> _DATASET ENTRIES_
--*--
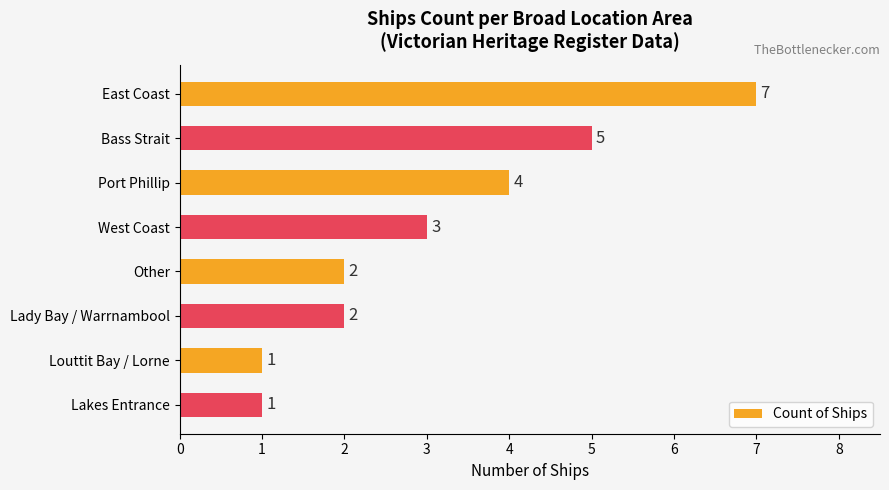

How many values are between 2 and 5?

5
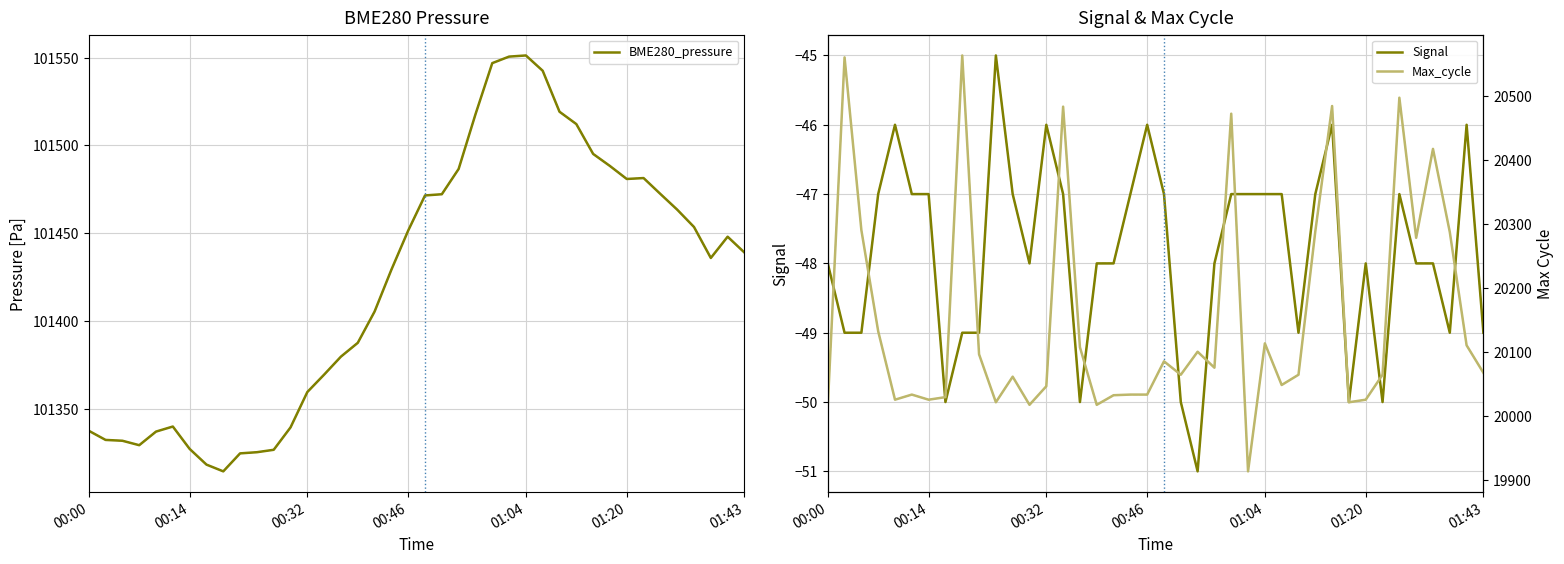

True or false: Signal and Max_cycle cross at least once.

False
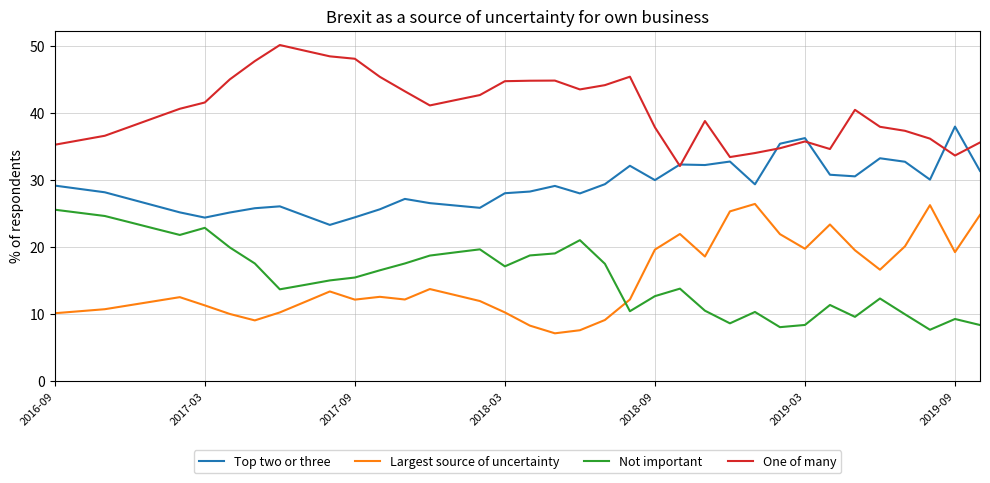

True or false: Top two or three and Largest source of uncertainty cross at least once.

False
--*--
> _THE TASK_
Reproduce the three items above word for word, leaving out the pictures.

> _COMPLETED EXERCISE_
How many values are between 2 and 5?

5

True or false: Signal and Max_cycle cross at least once.

False

True or false: Top two or three and Largest source of uncertainty cross at least once.

False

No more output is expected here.